The assumption is that the government reaction must produce inflation eventually. You’ve commented that it cannot be drained. I don’t recall what you were referring to.

Could you comment on the website about the following? Of course they may not drain, BUT the issue is whether they can or not.

Shelly

Bernanke: Many Fed lending programs extend credit primarily on a short-term basis and thus could be wound down relatively quickly. In addition, since the lending rates in these programs are typically set above the rates that prevail in normal market conditions, borrower demand for these facilities should wane as conditions improve

Bernanke: The Federal Reserve can conduct reverse repurchase agreements against its long-term securities holdings to drain bank reserves or, if necessary, it could choose to sell some of its securities. Of course, for any given level of the federal funds rate, an unwinding of lending facilities or a sale of securities would constitute a de facto tightening of policy, and so would have to be carefully considered in that light by the FOMC

Click here to read the full speech…

Dear Shelly,

Ok, you tell me by what miracle of divine intervention are we going to drain $12.7 trillion in the US alone out of the WORLD monetary system.

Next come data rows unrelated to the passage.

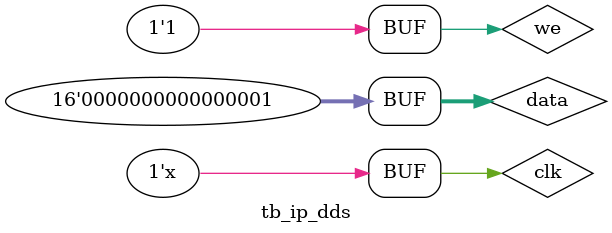
<source format=v>
`timescale 1ns / 1ps


module tb_ip_dds;

	// Inputs
	reg clk;
	reg we;
	reg [15:0] data;

	// Outputs
	wire [15:0] phase_out;
	wire [9:0] cosine;
	wire [9:0] sine;

	// Instantiate the Unit Under Test (UUT)
	ip_dds uut (
		.clk(clk), 
		.we(we), 
		.phase_out(phase_out), 
		.cosine(cosine), 
		.sine(sine), 
		.data(data)
	);

	initial begin
		// Initialize Inputs
		clk = 0;
		we = 0;
		data = 0;

		// Wait 100 ns for global reset to finish
		#100;
		we = 1;
		data = 16'h1;
        
		// Add stimulus here

	end

	always @(clk) #5 clk <= ~clk;
      
endmodule


</source>
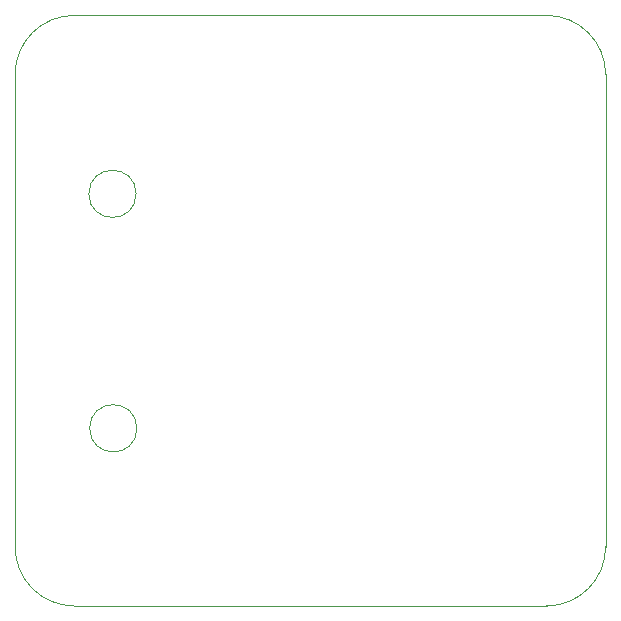
<source format=gbr>
%TF.GenerationSoftware,KiCad,Pcbnew,8.0.1*%
%TF.CreationDate,2024-04-16T23:11:11+01:00*%
%TF.ProjectId,NES_Controller_Breakout_Board,4e45535f-436f-46e7-9472-6f6c6c65725f,rev?*%
%TF.SameCoordinates,Original*%
%TF.FileFunction,Profile,NP*%
%FSLAX46Y46*%
G04 Gerber Fmt 4.6, Leading zero omitted, Abs format (unit mm)*
G04 Created by KiCad (PCBNEW 8.0.1) date 2024-04-16 23:11:11*
%MOMM*%
%LPD*%
G01*
G04 APERTURE LIST*
%TA.AperFunction,Profile*%
%ADD10C,0.050000*%
%TD*%
%TA.AperFunction,Profile*%
%ADD11C,0.100000*%
%TD*%
G04 APERTURE END LIST*
D10*
X181900426Y-140000000D02*
G75*
G02*
X176900426Y-145000026I-5000026J0D01*
G01*
X131900426Y-100000000D02*
G75*
G02*
X136900426Y-95000026I4999974J0D01*
G01*
X176900426Y-95000000D02*
G75*
G02*
X181900400Y-100000000I-26J-5000000D01*
G01*
X136900426Y-145000000D02*
X176900426Y-145000000D01*
X176900426Y-95000000D02*
X136900426Y-95000000D01*
X136900426Y-145000000D02*
G75*
G02*
X131900400Y-140000000I-26J5000000D01*
G01*
X131900426Y-100000000D02*
X131900426Y-140000000D01*
X181900426Y-140000000D02*
X181900426Y-100000000D01*
D11*
%TO.C,J1*%
X142144820Y-110110080D02*
G75*
G02*
X138144820Y-110110080I-2000000J0D01*
G01*
X138144820Y-110110080D02*
G75*
G02*
X142144820Y-110110080I2000000J0D01*
G01*
X142212568Y-129961073D02*
G75*
G02*
X138212568Y-129961073I-2000000J0D01*
G01*
X138212568Y-129961073D02*
G75*
G02*
X142212568Y-129961073I2000000J0D01*
G01*
%TD*%
M02*

</source>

There is no practical system to do this. There will be none invented. It simply cannot happen and the consequences will result.

Are you going to ask the shadow trillionaires to return it?

Are you going to drain it from your Fed Member Banks?

Is Goldman going to give it back along with AIG if they are even still here?

Are you dreaming?

This is how the Sheeples are lulled to sleep to today throw away their lifelines.

I have to admit that I am getting so strained at holding the same hands all the time.

The Sheeple must start to think and simply not just feel fear and greed with my email address and phone number on their computerized Rolodex. Shelly, if you in your heart really believe you know more than I do and that all this monetary stimulation has any PRACTICAL method of draining please sell all your gold positions on the next rise, which is certain to come. That will save me the 30 minutes it takes to think out these answers and compose them.

I challenge anyone to present a practical method of draining what will be more than $20 trillion from the international monetary system. Hell, I challenge anyone to come up with a practical plan to drain even half of it I underscore practical because we are presently dying of lies, academic impracticalities and outlandish spin. One ounce of gold will be delivered to that person able to present a PRACTICAL method, not academic horseshit that draining this mad monetary expansion is possible.

Keep in mind the concept of "PRACTICAL," which means it does not kill any incipient recovery also due to come some day, somewhere.